À ce jour, les actions faites par le gouvernement n’atteignent que très partiellement les objectifs. Certaines mesures incitatives visant à combler en partie la pénurie de personnel ont en effet été offertes, mais plusieurs se sont avérées impopulaires en raison des nombreuses conditions imposées et n’ont pas permis d’attirer la main-d’œuvre escomptée. De plus, l’arrêté ministériel encadrant et limitant les privilèges accordés au personnel des agences privées n’a pas été appliqué uniformément dans toutes les régions du Québec, démontrant toute la complexité du problème. On peut aussi douter de l’efficacité des mesures envisagées dans le plan Dubé.

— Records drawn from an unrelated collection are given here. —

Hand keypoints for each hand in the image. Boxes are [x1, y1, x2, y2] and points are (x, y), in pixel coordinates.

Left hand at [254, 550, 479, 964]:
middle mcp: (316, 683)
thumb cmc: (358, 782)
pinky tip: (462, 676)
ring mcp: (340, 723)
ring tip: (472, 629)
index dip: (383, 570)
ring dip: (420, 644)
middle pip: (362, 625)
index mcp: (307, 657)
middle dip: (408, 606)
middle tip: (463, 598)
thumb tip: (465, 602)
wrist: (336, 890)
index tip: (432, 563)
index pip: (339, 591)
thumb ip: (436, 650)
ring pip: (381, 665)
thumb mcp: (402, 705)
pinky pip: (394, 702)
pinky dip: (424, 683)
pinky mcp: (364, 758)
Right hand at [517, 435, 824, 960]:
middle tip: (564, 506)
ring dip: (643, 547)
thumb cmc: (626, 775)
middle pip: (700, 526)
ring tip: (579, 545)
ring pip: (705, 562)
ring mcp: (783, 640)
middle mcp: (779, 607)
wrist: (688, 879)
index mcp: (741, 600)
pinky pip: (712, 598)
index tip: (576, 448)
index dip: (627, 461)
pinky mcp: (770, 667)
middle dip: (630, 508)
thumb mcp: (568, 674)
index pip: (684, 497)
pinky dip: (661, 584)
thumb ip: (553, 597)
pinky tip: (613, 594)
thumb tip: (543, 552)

S’affranchir du privé tout court
Le nombre croissant de contrats de gré à gré, sans appels d’offres publics, justifiés par l’état d’urgence sanitaire coûte collectivement de plus en plus cher. Ces contrats sont financés à même les fonds publics et grugent le financement déjà insuffisant du système public. Pour bâtir un réseau public fort il faut non seulement s’affranchir des agences privées, mais aussi du privé tout court.
Le défi du gouvernement est donc d’améliorer les conditions de travail, de stabiliser les équipes, de diminuer la mobilité et d’agir concrètement sur les facteurs d’attraction et de rétention du personnel dans le réseau public tout en assurant la qualité et la continuité des services et des soins offerts.

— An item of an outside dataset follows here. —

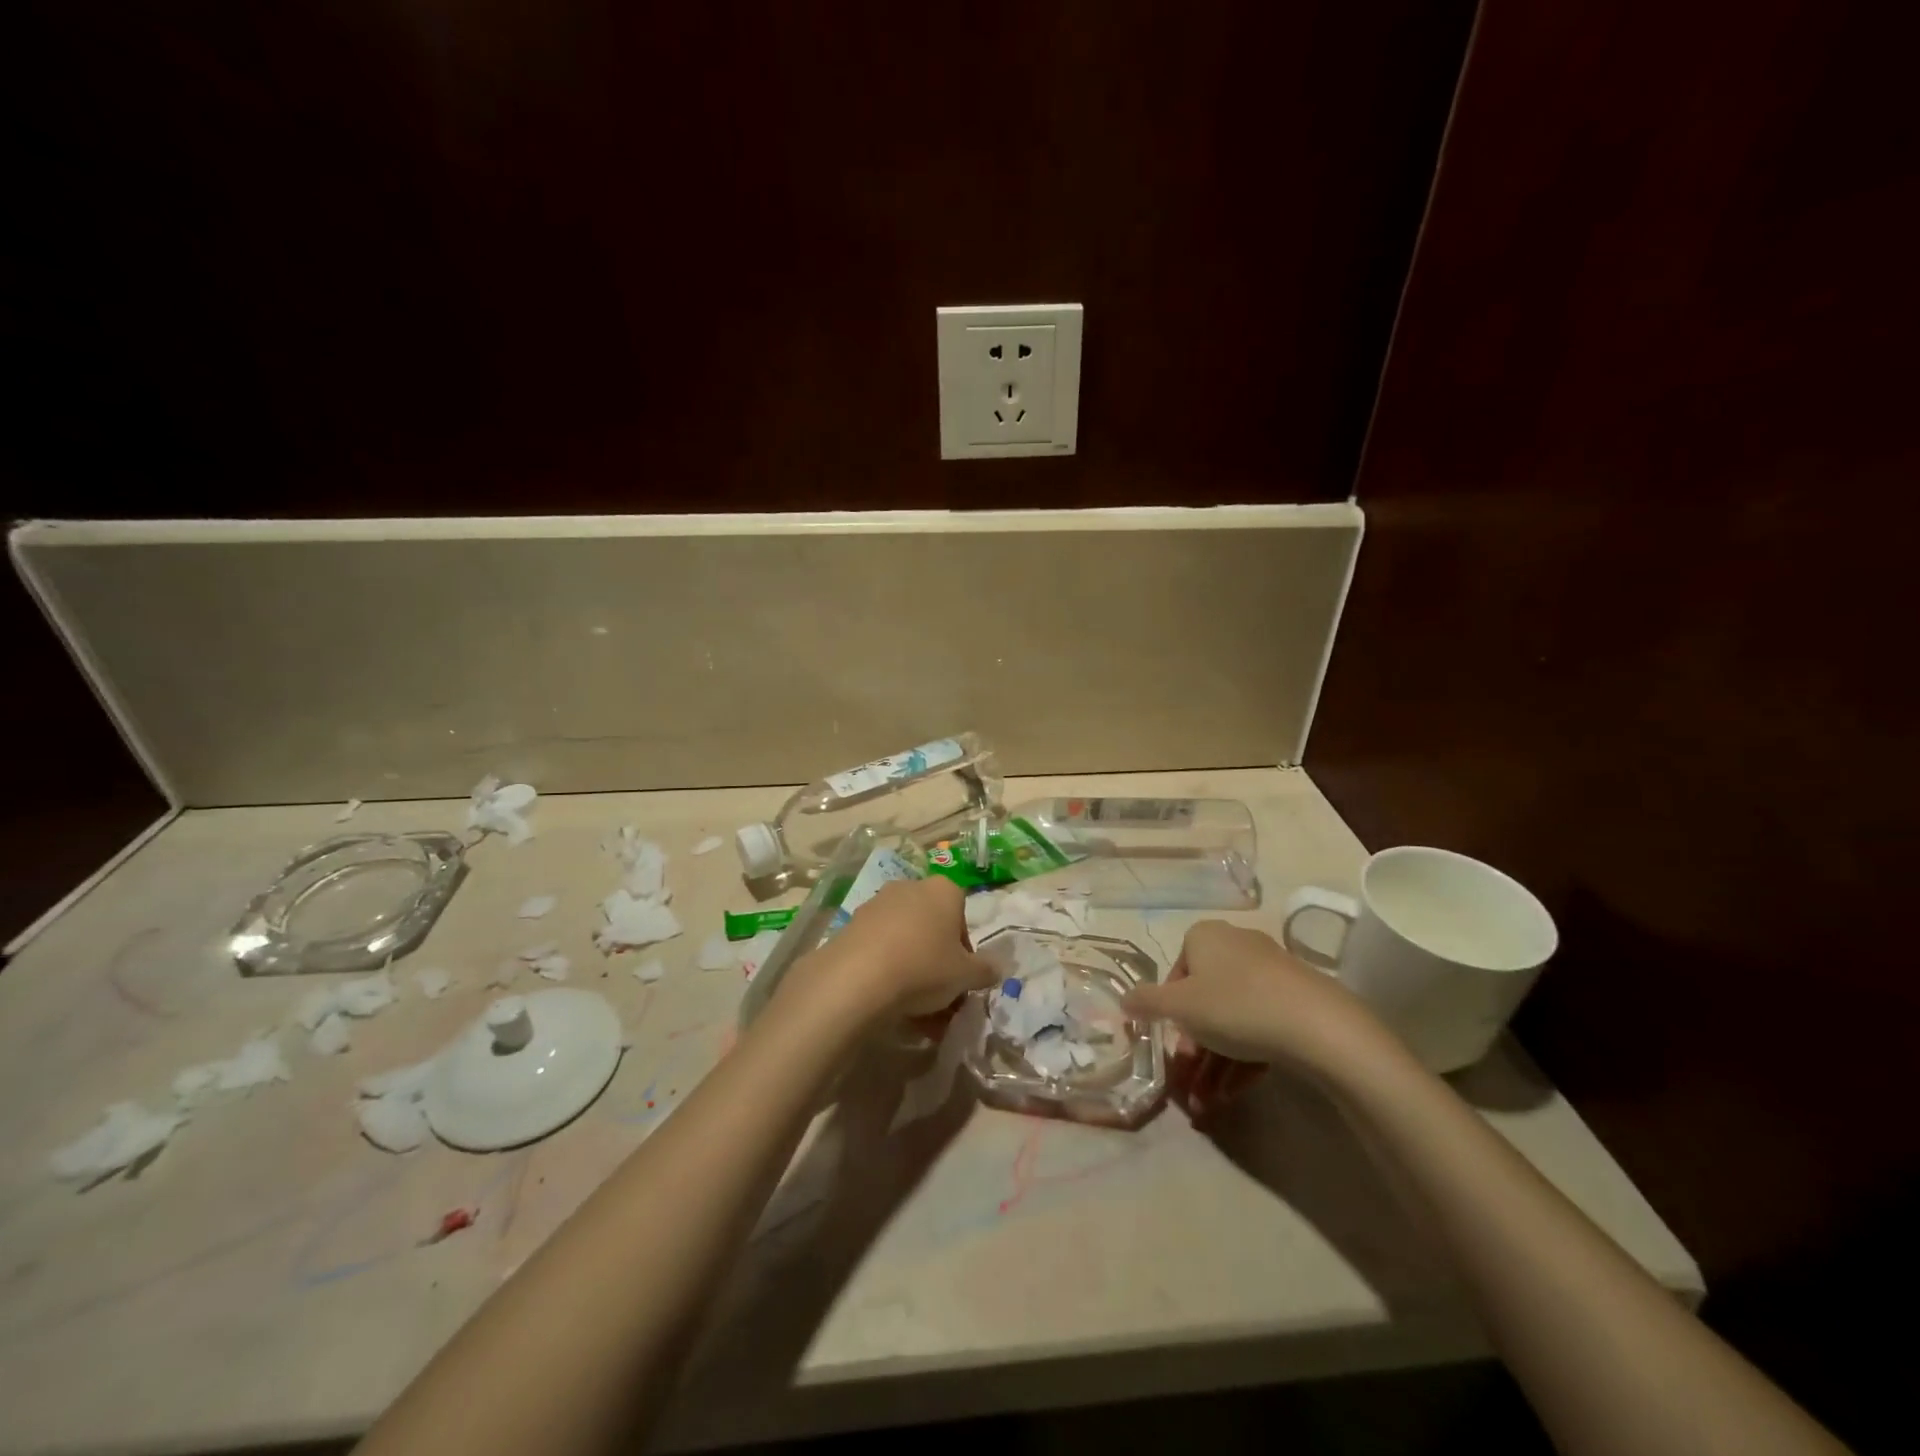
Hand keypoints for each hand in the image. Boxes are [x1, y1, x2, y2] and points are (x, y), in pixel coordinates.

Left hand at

Le Plan santé énonce des idées maîtresses sans prévoir d’échéancier ni de moyens concrets afin d’atteindre les objectifs énoncés. Pourtant, il semble que des échéanciers et des plans d’action existent, mais le sous-ministre adjoint responsable de l’accès à la documentation entourant le Plan santé, M. Daniel Desharnais, refuse de les diffuser sous prétexte de préserver la confidentialité[2]. Ce manque de transparence constitue un grave affront à la démocratie et prive la population de données précieuses pour juger du plan.
Les organismes communautaires inquiets
Le plan inquiète aussi les organismes communautaires qui ne veulent surtout pas être réduits à de simples prestataires de soins et de services sous-traitants de l’État. Ils ne veulent pas être comptabilisés parmi les installations du réseau et intégrés aux services de première ligne. Les organismes communautaires sont autonomes et indépendants et tiennent à le demeurer. Est-ce que, pour le gouvernement Legault, innover signifie vraiment de sous-traiter davantage au communautaire ?

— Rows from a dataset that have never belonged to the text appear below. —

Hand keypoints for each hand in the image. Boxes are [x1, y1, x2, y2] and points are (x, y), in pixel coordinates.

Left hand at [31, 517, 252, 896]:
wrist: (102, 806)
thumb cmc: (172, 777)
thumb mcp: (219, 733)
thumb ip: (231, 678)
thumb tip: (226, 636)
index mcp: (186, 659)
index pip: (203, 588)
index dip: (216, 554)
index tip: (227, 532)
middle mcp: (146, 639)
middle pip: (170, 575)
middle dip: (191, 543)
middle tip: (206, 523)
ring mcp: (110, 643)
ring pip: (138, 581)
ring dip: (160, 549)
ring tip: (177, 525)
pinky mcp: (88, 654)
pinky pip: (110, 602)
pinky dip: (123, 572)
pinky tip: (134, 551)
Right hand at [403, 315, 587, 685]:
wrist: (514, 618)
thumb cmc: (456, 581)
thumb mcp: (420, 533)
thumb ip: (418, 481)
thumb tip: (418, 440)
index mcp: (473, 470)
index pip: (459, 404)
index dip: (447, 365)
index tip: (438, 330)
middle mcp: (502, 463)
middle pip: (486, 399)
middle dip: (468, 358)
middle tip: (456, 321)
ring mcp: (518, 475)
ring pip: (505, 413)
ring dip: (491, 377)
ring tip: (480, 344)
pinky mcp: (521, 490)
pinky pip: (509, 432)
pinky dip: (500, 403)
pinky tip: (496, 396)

Une refondation, vraiment ?
La Coalition Solidarité Santé maintient que la solution réside dans un réinvestissement massif afin de renforcer le système public universel, accessible et de qualité. Pour y arriver, il faut :
– Rendre publics dès maintenant les échéanciers et les plans d’action reliés au Plan santé
– Décentraliser les processus décisionnels et favoriser une réelle participation démocratique
– Réitérer l’indépendance des organismes communautaires autonomes
– Améliorer rapidement les conditions de travail et d’exercice du personnel de la santé afin de contrer la pénurie de main-d’œuvre dans le réseau public et assurer l’accès, la qualité et la continuité des soins
– Réinvestir massivement dans le système public et diminuer significativement l’apport du privé dans le système de santé
– Octroyer les contrats exclusivement par le biais du processus d’appels d’offres public
– Réaliser un audit public des contrats de gré à gré octroyés durant la pandémie
La Coalition Solidarité Santé souhaite que le Plan santé soit davantage qu’une plateforme politique partisane et qu’il en ressorte une réelle volonté de changement ainsi que des actions concrètes pour améliorer le réseau public de santé et de services sociaux.
Notes
[1] Plan pour mettre en œuvre les changements nécessaires en santé (quebec.ca)
[2] “Québec refuse de publier son échéancier pour réformer le système de santé.” Radio-Canada.ca, 27 April 2022, https://ici.radio-canada.ca/nouvelle/1878103/sante-quebec-ministre-reforme-protecteur-suivi-plan-refus-acces?utm_campaign=Revue%20de%20presse%20de%20l%27Ordre%20des%20travailleurs%20sociaux%20et%20des%20th%C3%A9rapeutes%20conjugaux%20et%20familiaux%20du%20. En ligne, 4 mai 2022.